▶ _Estratto del documento_:
((
Il torrione della Mezzaluna
Uncino, lo credono gli uomini, o artiglio; ma alla
fine lo hanno chiamato torrione, Torrione della
Mezzaluna. Ricorda un po’, infatti, anche una
mezzaluna. Non sanno, gli uomini, che non di uncino né
di torre si tratta, e neppure dell’immagine terrestre
della pallida luna, ma del corno di un mostro possente
che dorme, il corpo sprofondato nella massima base
della costiera Tronella-Trona. Dorme di un sonno che
non si avverte; solo, nel silenzio più riposto della
notte, l’orecchio attento ne può avvertire il respiro,
lento e profondo. Al Torrione della Mezzaluna ("mezzalüna") deve salire
chi vuol carpire il
segreto della valle. Qui è il suo ombelico. Qui il suo
mistero. Non è impresa che richieda grandi doti
escursionistiche: solo, attenzione ed un po’ di
allenamento.
Alla prima rotonda all'ingresso di
Morbegno (per chi proviene da Milano)
prendamo a destra ed alla successiva ancora a destra; dopo
un ponte imbocchiamo la provinciale della Val Gerola,
saliamo a Gerola Alta e proseguiamo
fino al termine della strada, a Pescegallo
(m. 1450). Era, questo,
il regno dell’abete e del gallo cedrone
(rispettivamente, pesc e gal). Niente pesci, dunque. Ma
ormai il nome è questo. Ed ormai questo è il regno di un
turismo affezionato, legato un po’ allo sci, un po’ alle
belle passeggiate estive.
))
▶ _Elenco dei compiti_:
a – Riassumi in due frasi il brano sul Torrione della Mezzaluna.
b – Continua il brano sul Torrione della Mezzaluna dopo la sua ultima frase.

▶ _Insieme di dati_:
((
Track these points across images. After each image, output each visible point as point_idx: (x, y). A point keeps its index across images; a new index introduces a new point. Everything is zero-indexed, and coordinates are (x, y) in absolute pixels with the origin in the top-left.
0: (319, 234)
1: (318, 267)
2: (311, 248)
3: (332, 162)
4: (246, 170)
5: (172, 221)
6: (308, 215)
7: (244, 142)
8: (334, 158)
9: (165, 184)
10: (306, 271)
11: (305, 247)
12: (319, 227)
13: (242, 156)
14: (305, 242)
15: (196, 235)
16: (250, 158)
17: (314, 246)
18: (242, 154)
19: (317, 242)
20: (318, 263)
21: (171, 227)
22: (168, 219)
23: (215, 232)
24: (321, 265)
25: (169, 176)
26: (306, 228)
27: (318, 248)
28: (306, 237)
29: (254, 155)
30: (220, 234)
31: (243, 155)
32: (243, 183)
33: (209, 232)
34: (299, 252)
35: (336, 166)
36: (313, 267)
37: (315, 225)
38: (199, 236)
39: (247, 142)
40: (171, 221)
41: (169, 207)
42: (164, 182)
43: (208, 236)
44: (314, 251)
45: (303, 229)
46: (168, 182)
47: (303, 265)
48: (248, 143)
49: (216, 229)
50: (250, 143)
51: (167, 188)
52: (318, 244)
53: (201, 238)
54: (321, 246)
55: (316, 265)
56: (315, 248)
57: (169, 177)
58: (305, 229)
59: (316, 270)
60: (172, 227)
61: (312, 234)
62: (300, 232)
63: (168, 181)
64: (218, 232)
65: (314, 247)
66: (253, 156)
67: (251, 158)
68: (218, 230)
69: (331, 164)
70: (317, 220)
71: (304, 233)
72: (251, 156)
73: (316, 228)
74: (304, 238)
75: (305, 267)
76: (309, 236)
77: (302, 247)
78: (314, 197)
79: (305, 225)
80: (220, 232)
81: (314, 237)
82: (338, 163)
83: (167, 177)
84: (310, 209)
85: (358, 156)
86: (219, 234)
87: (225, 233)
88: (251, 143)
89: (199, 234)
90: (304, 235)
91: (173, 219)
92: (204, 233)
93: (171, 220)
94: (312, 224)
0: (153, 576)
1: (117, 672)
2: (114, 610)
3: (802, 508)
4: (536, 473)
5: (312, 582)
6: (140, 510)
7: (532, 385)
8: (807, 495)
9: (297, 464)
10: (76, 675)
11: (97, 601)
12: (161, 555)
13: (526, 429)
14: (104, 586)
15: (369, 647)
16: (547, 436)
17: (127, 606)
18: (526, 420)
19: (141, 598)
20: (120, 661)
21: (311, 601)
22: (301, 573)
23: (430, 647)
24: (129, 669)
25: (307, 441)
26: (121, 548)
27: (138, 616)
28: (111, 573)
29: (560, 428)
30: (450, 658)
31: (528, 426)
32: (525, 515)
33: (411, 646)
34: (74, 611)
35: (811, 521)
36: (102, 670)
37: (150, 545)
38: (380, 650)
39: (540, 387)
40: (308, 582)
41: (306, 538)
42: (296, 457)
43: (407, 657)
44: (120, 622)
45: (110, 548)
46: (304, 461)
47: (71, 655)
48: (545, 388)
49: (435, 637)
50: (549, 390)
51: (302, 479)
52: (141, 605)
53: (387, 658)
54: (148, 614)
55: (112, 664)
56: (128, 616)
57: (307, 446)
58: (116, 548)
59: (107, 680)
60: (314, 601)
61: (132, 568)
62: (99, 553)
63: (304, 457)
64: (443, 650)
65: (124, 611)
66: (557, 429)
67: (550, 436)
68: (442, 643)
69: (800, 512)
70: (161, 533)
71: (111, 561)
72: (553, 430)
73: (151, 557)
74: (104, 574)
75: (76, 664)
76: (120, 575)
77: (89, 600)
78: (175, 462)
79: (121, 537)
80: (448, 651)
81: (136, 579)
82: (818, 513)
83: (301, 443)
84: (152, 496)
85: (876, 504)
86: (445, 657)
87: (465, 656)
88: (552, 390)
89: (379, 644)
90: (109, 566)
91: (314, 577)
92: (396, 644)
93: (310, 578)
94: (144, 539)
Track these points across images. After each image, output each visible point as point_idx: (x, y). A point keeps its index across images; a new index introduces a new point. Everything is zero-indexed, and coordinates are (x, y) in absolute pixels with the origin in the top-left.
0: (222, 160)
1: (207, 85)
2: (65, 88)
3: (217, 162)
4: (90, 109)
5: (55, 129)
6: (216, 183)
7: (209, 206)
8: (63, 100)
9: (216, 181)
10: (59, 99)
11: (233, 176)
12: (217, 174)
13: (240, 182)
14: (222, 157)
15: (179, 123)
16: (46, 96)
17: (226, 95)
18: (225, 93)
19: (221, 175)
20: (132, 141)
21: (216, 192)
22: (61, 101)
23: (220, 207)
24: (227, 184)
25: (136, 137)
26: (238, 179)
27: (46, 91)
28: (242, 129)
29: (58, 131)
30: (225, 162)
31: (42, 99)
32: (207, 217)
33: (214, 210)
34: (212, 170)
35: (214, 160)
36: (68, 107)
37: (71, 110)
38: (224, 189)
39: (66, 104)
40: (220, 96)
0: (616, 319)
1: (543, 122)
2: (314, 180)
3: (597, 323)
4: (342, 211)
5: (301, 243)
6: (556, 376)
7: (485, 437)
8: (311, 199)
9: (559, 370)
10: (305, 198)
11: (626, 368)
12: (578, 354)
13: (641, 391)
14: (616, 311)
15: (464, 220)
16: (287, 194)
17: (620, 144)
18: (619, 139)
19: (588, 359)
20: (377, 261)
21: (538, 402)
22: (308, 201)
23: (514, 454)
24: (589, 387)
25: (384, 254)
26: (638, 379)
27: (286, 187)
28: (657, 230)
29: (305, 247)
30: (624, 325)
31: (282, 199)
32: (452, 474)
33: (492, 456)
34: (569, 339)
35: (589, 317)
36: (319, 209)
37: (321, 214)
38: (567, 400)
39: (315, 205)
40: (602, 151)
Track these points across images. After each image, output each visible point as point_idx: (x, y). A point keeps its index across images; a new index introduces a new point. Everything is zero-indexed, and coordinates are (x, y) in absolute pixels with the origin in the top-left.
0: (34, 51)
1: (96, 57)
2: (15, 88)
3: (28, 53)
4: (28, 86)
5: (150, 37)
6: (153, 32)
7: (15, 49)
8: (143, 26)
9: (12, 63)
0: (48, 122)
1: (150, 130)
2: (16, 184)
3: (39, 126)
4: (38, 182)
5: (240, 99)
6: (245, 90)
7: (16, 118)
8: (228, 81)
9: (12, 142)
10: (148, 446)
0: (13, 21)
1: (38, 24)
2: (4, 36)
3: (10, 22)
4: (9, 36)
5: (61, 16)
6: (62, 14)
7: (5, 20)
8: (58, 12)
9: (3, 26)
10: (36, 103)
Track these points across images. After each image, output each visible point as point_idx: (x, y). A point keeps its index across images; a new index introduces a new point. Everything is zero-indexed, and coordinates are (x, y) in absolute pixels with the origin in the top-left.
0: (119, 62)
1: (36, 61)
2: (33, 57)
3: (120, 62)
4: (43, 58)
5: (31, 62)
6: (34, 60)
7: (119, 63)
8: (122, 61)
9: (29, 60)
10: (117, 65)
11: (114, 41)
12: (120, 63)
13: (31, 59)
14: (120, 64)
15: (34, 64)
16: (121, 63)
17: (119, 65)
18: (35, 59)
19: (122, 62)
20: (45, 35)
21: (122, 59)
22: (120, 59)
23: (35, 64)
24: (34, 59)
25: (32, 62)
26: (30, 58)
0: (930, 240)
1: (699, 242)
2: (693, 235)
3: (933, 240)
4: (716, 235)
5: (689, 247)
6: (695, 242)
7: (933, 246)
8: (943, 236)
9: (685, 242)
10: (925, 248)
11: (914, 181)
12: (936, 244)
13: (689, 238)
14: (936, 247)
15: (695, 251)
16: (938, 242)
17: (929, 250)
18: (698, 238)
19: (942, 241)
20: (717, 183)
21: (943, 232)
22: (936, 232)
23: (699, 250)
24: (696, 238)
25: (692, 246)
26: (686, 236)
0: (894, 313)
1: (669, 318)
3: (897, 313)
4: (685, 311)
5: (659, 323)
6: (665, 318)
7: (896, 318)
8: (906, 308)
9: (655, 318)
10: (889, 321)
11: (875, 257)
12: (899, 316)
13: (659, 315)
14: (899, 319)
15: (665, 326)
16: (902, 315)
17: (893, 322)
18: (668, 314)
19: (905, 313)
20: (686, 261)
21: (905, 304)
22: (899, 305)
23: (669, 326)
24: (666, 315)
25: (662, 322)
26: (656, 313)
))
▶ _Risposte ai compiti_:
a – Secondo il brano, il Torrione della Mezzaluna, che gli uomini credono un uncino o un artiglio, è in realtà il corno di un mostro che dorme sprofondato alla base della costiera Tronella-Trona, e salirvi non richiede grandi doti escursionistiche ma solo attenzione e un po' di allenamento. Per arrivarci si parte da Morbegno, si risale la provinciale della Val Gerola fino a Gerola Alta e si prosegue fino a Pescegallo (m. 1450), un tempo regno dell'abete e del gallo cedrone e oggi meta di un turismo legato allo sci e alle passeggiate estive.

b –
Lasciamo qui l’automobile, lasciamo alle spalle
l’edificio dal quale parte l’impianto di risalita, per
imboccare una stradina che scende, verso nord-ovest, ad
una baita, lasciandolo però subito per un sentiero che
se ne stacca sulla destra. Troviamo qui il primo
cartello, che dà il rifugio Benigni a 2 ore e 15 minuti,
il lago di Trona ad un’ora e 40 minuti, il lago
Rotondo ("làch Redont") a 3 ore. Il
bosco si immerge subito in uno splendido bosco di
conifere, nel cui cuore incontriamo un primo pannello
illustrativo, che ci parla di abeti bianci, abeti rossi
e larici, i silenziosi testimoni del sonno del mostro, e
dei piccoli uccelli che li abitano.
Poi, alla baita del Dossetto (m. 1600;
"trunelìna" o, per i pastori bergamaschi che vi
alpeggiavano, "trunèla dal böc' "), due nuovi cartelli:
il primo segnala una deviazione, sulla sinistra, che
sale al rifugio Benigni per la Val Tronella ("val dal
böc' de Trunèla"), ed il secondo che dà il lago di Trona
("lach de trùna") ad un’ora e 10 minuti. Attraversiamo,
poi, una splendida radura: guardando alla nostra destra,
godiamo di un ampio scorcio della Val Gerola, mentre
sulla sinistra, in direzione sud-ovest, ecco il
Torrione, l’uncino che spicca per il suo profilo
singolare sulla costiera occidentale della Val
Tronella.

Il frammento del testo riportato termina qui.